The Nairobi Securities Exchange (NSE) cemented its position as one of Africa’s leading equity markets in 2025 after ranking second on the continent for dollarised returns, while also ranking strongly in market liquidity, according to data from Morgan Stanley Capital International (MSCI).
Kenya’s stock market delivered a 52.2 percent dollar return in 2025, placing it second among 10 African markets tracked under the MSCI frontier and emerging market indices.
The MSCI indices track the performance of selected large- and mid-cap companies, providing global investors with benchmarks that influence capital flows, liquidity, and price discovery.
Only Egypt outperformed Kenya, posting a 99 percent gain, supported by strong rallies in heavyweight stocks such as Commercial International Bank and TMG Holding, alongside a 6.2 percent appreciation of the Egyptian pound against the dollar.

Elsewhere on the continent, Nigeria ranked third with returns of 47.2 percent, followed by Zimbabwe (44.5 percent), Côte d’Ivoire (43.6 percent), Morocco (36.3 percent), and Tunisia (32.5 percent). South Africa gained 30.1 percent, Senegal 23.4 percent, while Mauritius trailed with a return of 2.2 percent.
The NSE closed the year at 1,391.28 points and is represented by 18 companies on the MSCI Frontier Markets and Small-Cap indices.
According to an OECD report published in November 2025, Kenya ranked fourth in Africa for equity market liquidity at 6 percent, behind Egypt (50 percent), South Africa (28 percent), and Morocco (9 percent).

On the NSE, large-cap constituents included Safaricom, Equity Group, East African Breweries (EABL), KCB Group, Co-operative Bank of Kenya, and Standard Chartered Bank Kenya.

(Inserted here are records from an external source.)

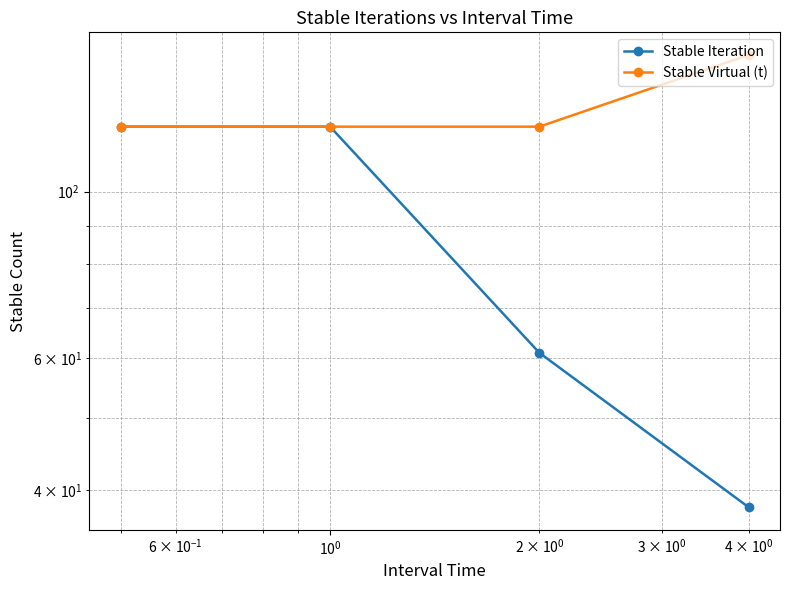

What are all the series names shown in the legend?

Stable Iteration, Stable Virtual (t)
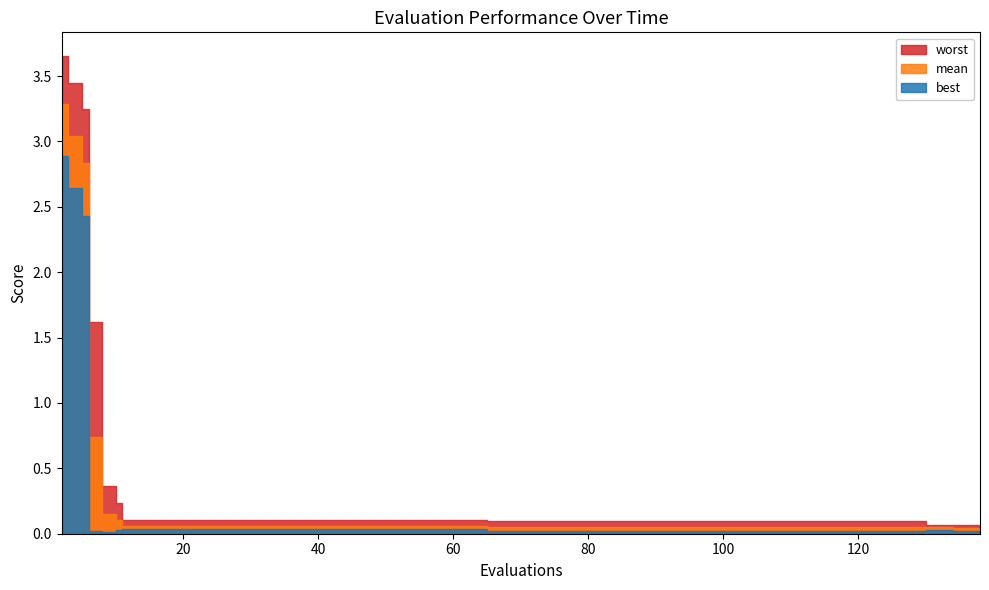

True or false: worst and mean cross at least once.

False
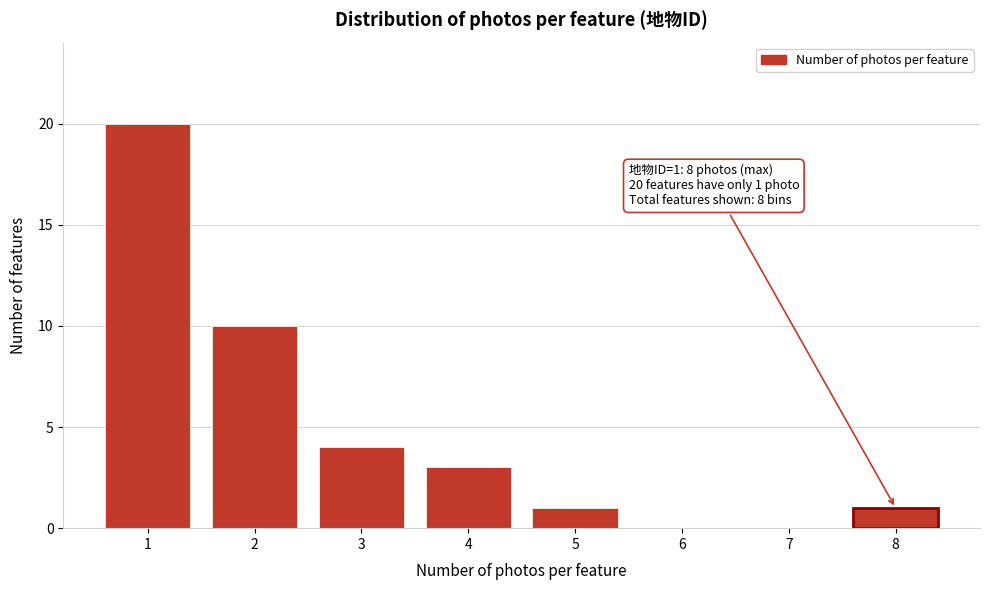

Reading left to right, list all the values displayed in this chart.

1=20	2=10	3=4	4=3	5=1	6=0	7=0	8=1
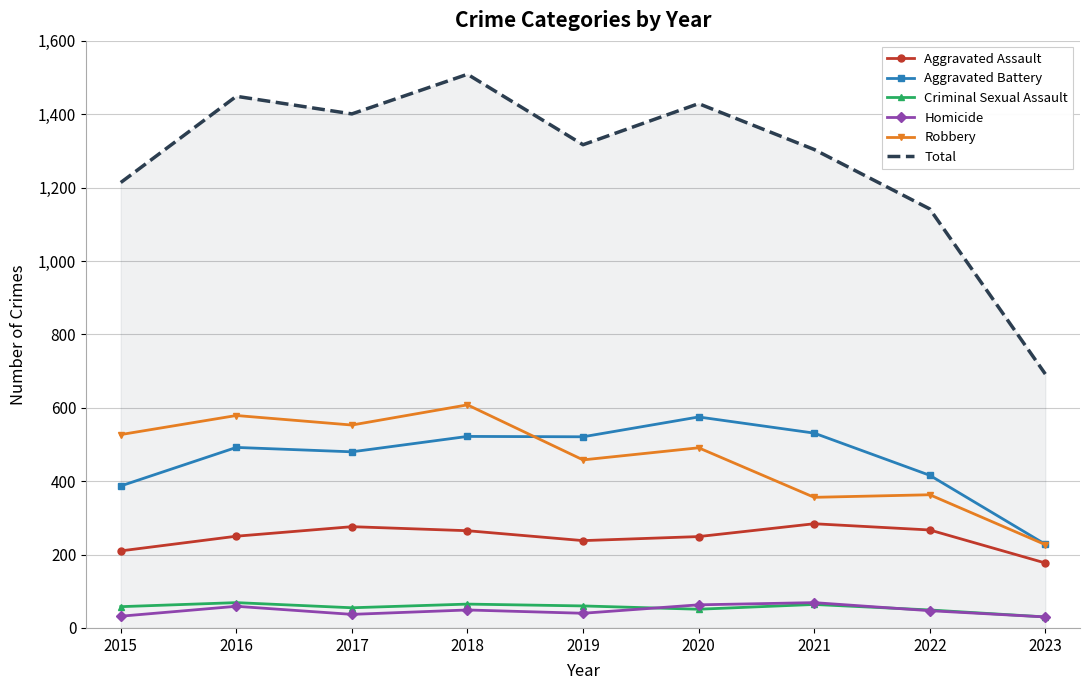

What is the greatest value displayed?

1509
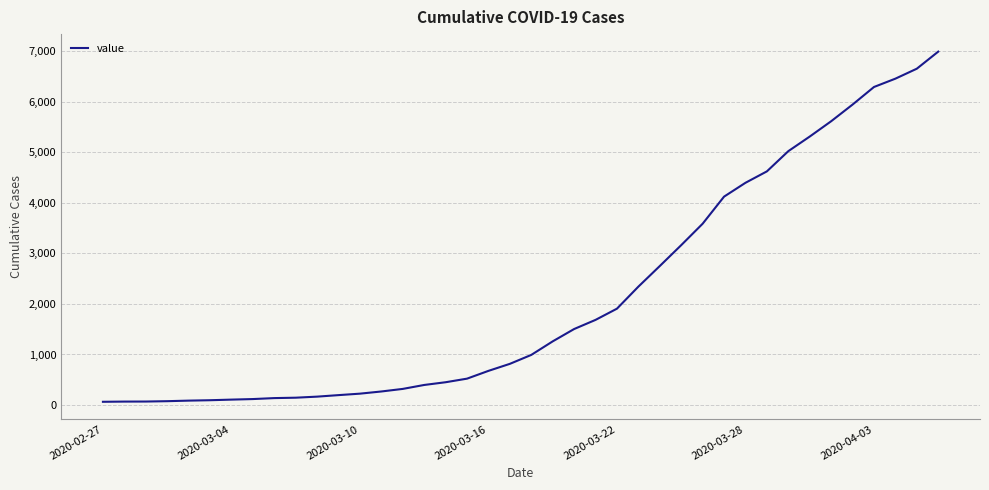

What is the maximum value shown in the chart?

6994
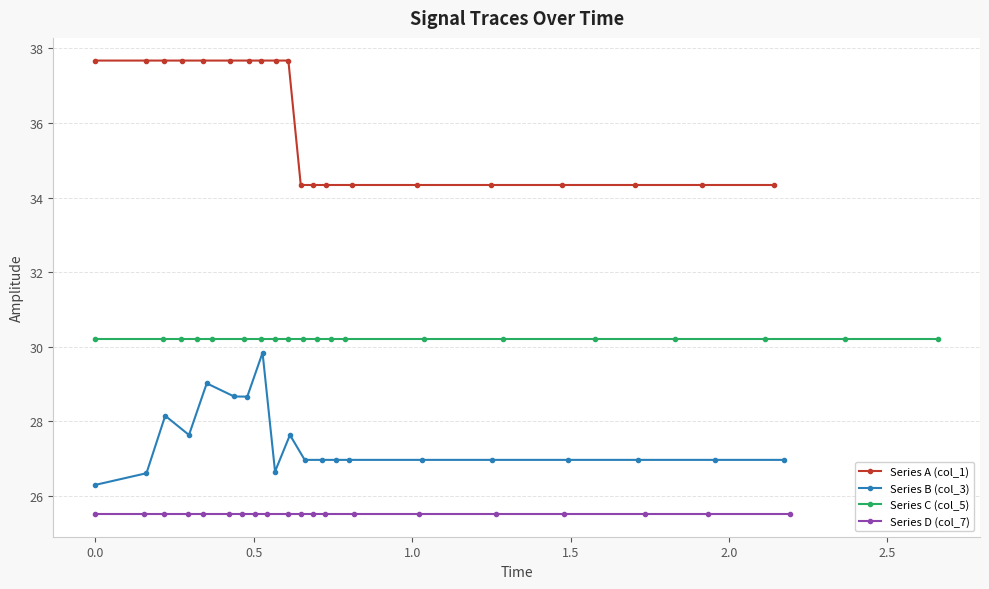

What is the smallest value displayed?

25.5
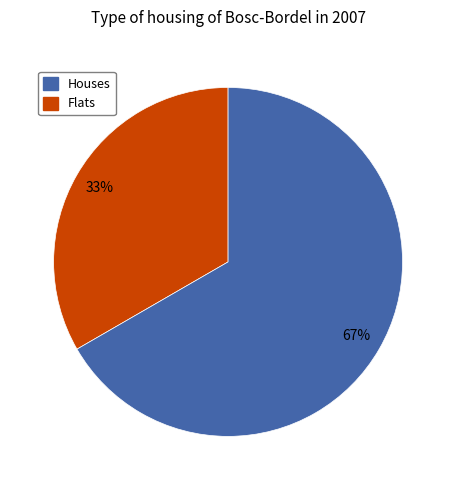

Does any single category account for the majority?

Yes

The MSCI Frontier Markets Small-Cap Index featured BAT Kenya, KenGen, Kenya Re, Kenya Power, DTB Group, Carbacid Investments, Jubilee Holdings, CIC Insurance Group, Williamson Tea Kenya, Centum Investment Company, and HF Group.

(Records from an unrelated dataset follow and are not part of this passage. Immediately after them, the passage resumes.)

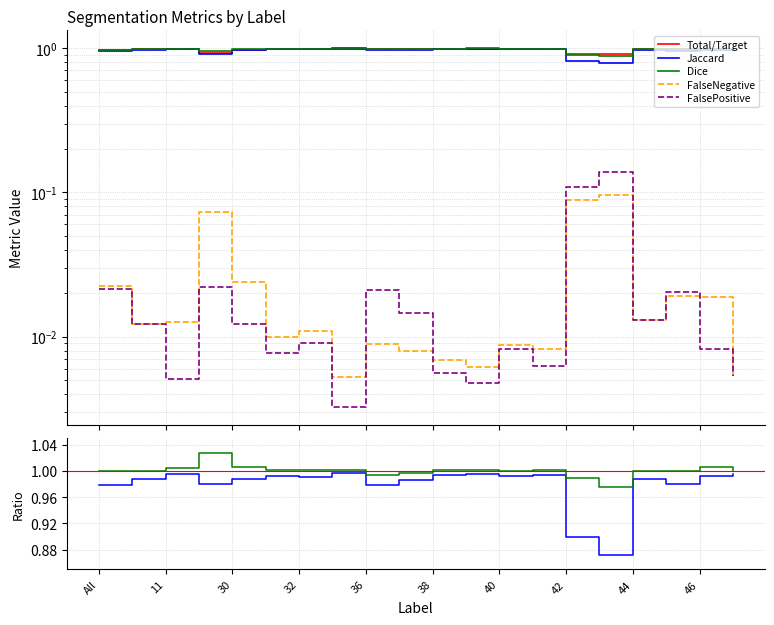

What is the label of the 13th point from the right?

35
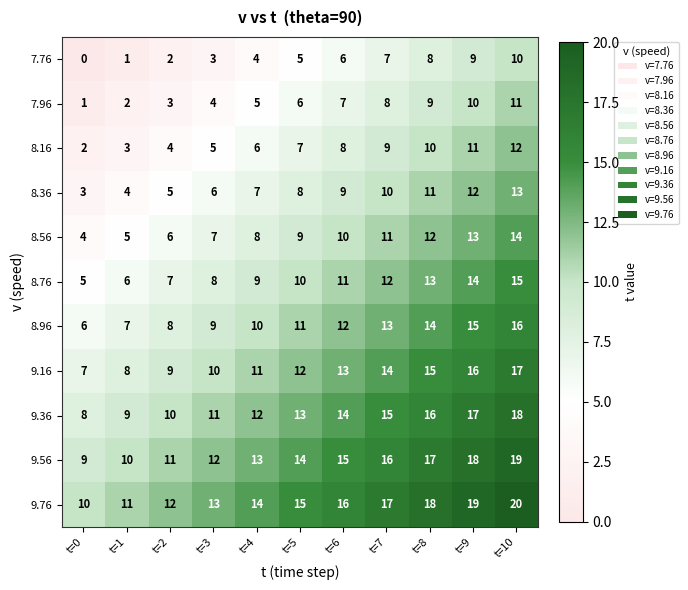

How many categories are shown in the chart?

11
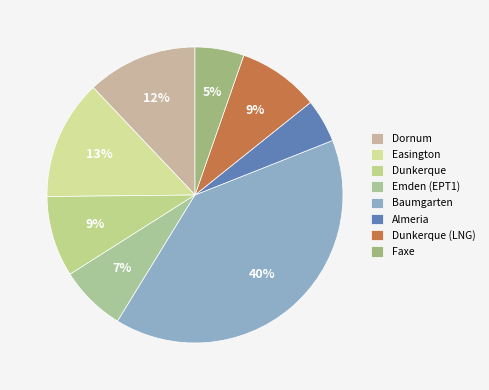

How many slices are in this pie chart?

8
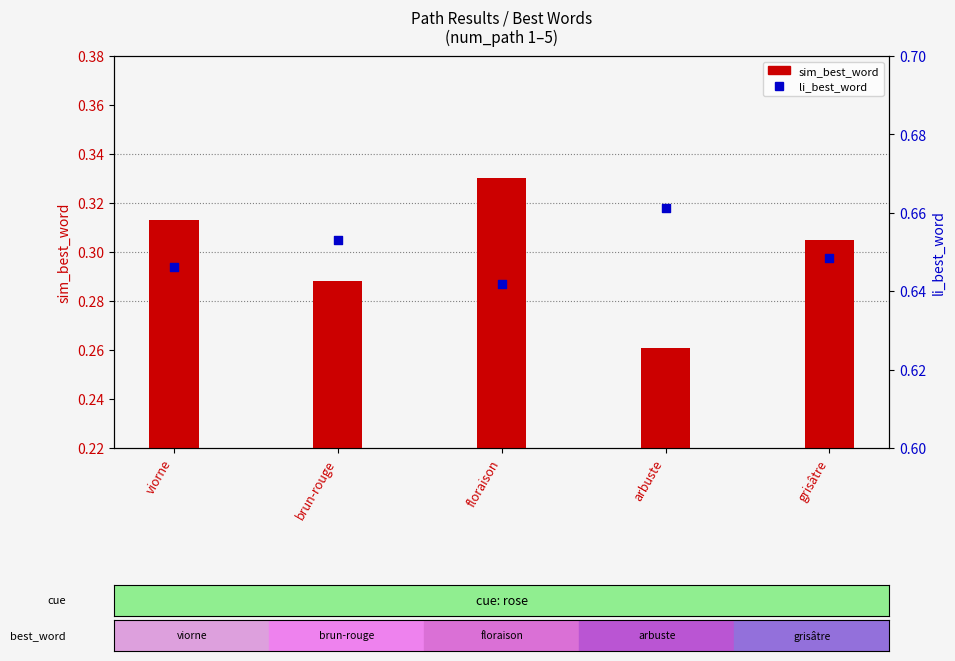

Is the value of sim_best_word at grisâtre greater than the value of li_best_word at floraison?

No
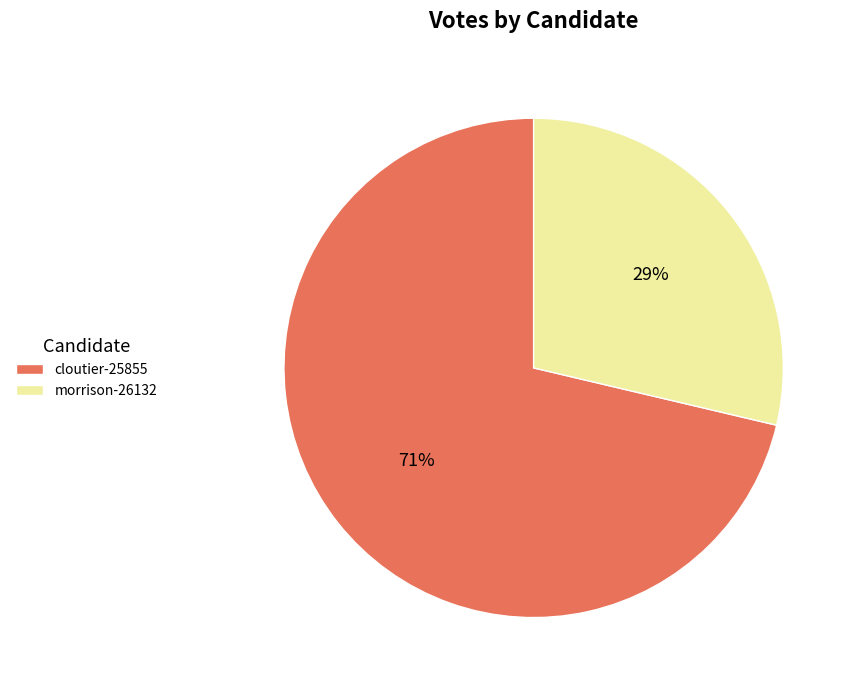

Is there a majority slice in this chart?

Yes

Among large-cap stocks, Safaricom led gains with a 66.3 percent rise, followed by KCB Group at 58.1 percent and EABL at 49.9 percent. On the small-cap index, Kenya Power surged 182.7 percent, KenGen gained 152.2 percent, Kenya Re rose 135.2 percent, and HF Group advanced 120.8 percent, though their lower index weighting limited their impact on the overall market return.

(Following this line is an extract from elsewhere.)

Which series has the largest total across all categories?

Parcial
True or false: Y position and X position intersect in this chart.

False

The shilling ended the year largely flat against the dollar, gaining just 0.1 percent. As a result, dollarised returns closely reflected local-currency equity performance. This contrasts with 2024, when a 21 percent appreciation of the shilling helped propel the NSE to the top of Africa’s MSCI performance rankings with a 65.3 percent gain.
Despite the strong showing, structural challenges persist. MSCI notes limited competition among brokers, high trading costs, the absence of a central securities registry, and restrictions on off-exchange and in-kind transfers.
While Kenya currently has no additional documentation requirements restricting capital repatriation, operational efficiency remains under assessment.